Some nitpicking about the car stuff mentioned (I graduated from high school in Michigan in 1975) -

The Chevy K-5 Blazer was a pretty popular SUV that started showing up in the 70s - they were much more common than any foreign SUV in the 80s. The Ford equivalent was the Bronco.

Air conditioning in cars was also quite common in the 80s, and wasn't super expensive. My first car, a 1972 Chevelle, was the only car I every owned without air conditioning.

Lots of middle class families had two cars in the 70s, not to mention the 80s.
posted by rfs at 12:05 PM on July 8, 2013 [1 favorite]


Big screen TVs, definitely. Only *one* kid in my entire elementary school class, ca 1986-87, was rich enough to afford one. (She also lived in a McMansion before they were called that!)

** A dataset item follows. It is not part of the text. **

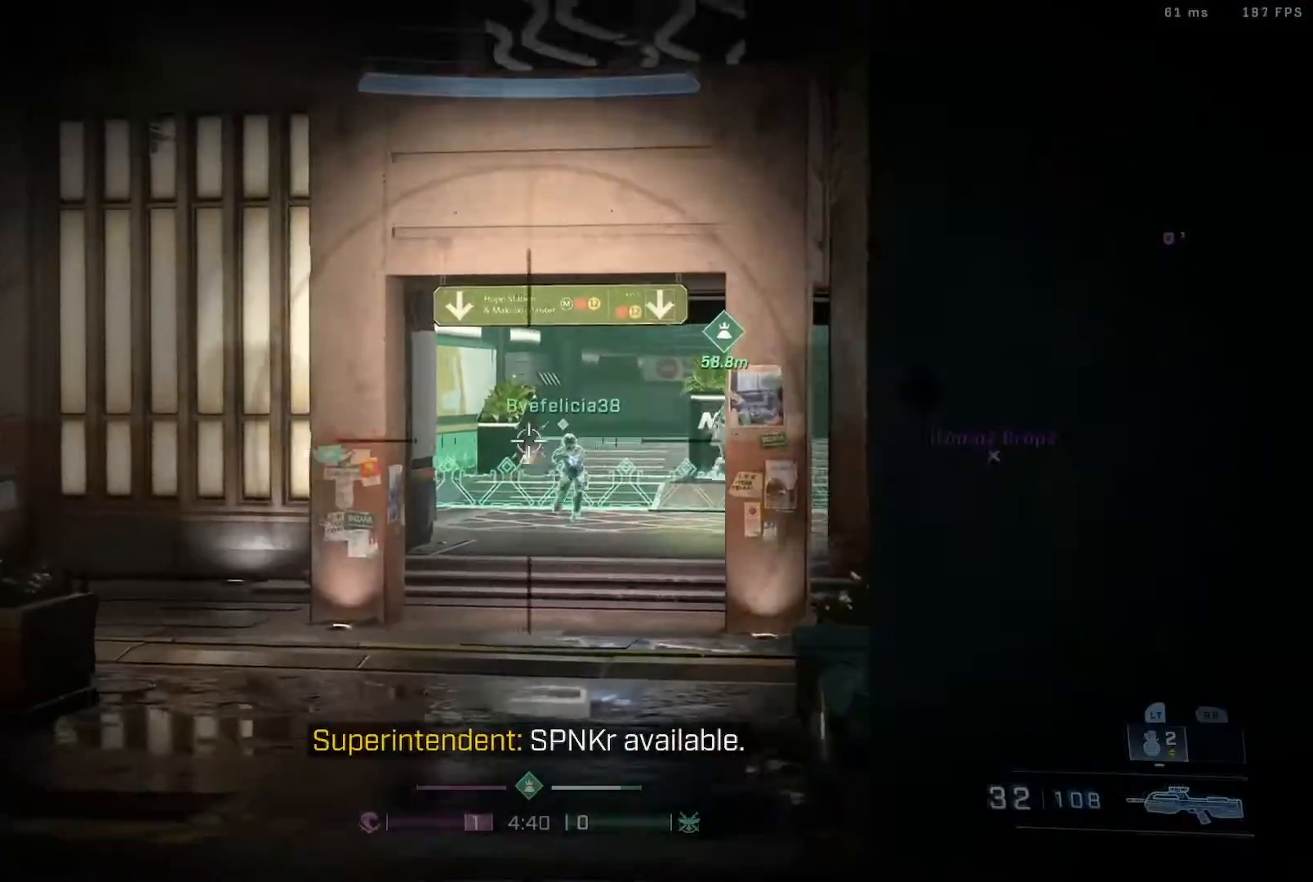
{"buttons": ["R2"], "left_stick": "up-left", "right_stick": "up-right", "events": [[83, "right_stick", "up-right"], [100, "left_stick", "down-left"], [167, "R2", "up"], [167, "left_stick", "left"], [267, "right_stick", "center"], [367, "R2", "down"], [367, "right_stick", "up-right"], [467, "left_stick", "up-left"]]}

Whereas a year or so ago my mother bought a much larger TV off craigslist for something like $150.
posted by like_a_friend at 12:57 PM on July 8, 2013


photocopiers were more expensive to own and operate, and so small businesses were less likely to have one

You could lease a copier. That might have cost a few thousand a year, plus the toner and paper. The copier would track the number of copies made, and you might have to pay a surcharge if you went over your allowance.
posted by yohko at 1:08 PM on July 8, 2013


I got in a car accident in 1991, and the vehicle that hit my mom's minivan was an SUV. I had no vocabulary to describe what it was other than, "A truck, but with the back closed in, like a car." I think SUVs must not have been too common even then (This was in small-town Georgia).